◆ **Problem to work on**: A verbatim copy of every record is required, and no pictures should be included.

◆ **Stored data entries**:
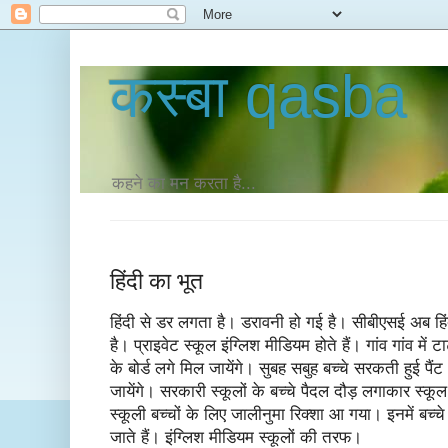
कस्‍बा qasba
कहने का मन करता है...
हिंदी का भूत
हिंदी से डर लगता है। डरावनी हो गई है। सीबीएसई अब हिं
है। प्राइवेट स्कूल इंग्लिश मीडियम होते हैं। गांव गांव में 
के बोर्ड लगे मिल जायेंगे। सुबह सबुह बच्चे सरकती हुई 
जायेंगे। सरकारी स्कूलों के बच्चे पैदल दौड़ लगाकार स्कूल प
स्कूली बच्चों के लिए जालीनुमा रिक्शा आ गया। इनमें बच्
जाते हैं। इंग्लिश मीडियम स्कूलों की तरफ।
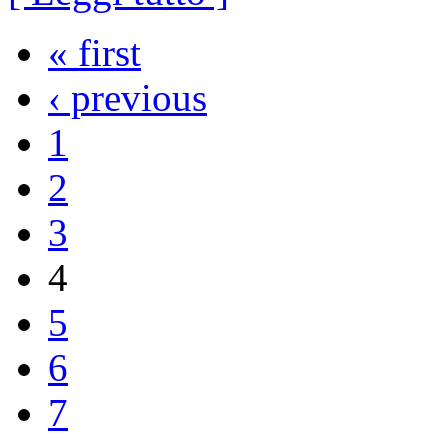
« first
‹ previous
1
2
3
4
5
6
7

◆ **Finished exercise**:
कस्‍बा qasba
कहने का मन करता है...
हिंदी का भूत
हिंदी से डर लगता है। डरावनी हो गई है। सीबीएसई अब हिं
है। प्राइवेट स्कूल इंग्लिश मीडियम होते हैं। गांव गांव में 
के बोर्ड लगे मिल जायेंगे। सुबह सबुह बच्चे सरकती हुई 
जायेंगे। सरकारी स्कूलों के बच्चे पैदल दौड़ लगाकार स्कूल प
स्कूली बच्चों के लिए जालीनुमा रिक्शा आ गया। इनमें बच्
जाते हैं। इंग्लिश मीडियम स्कूलों की तरफ।
« first
‹ previous
1
2
3
4
5
6
7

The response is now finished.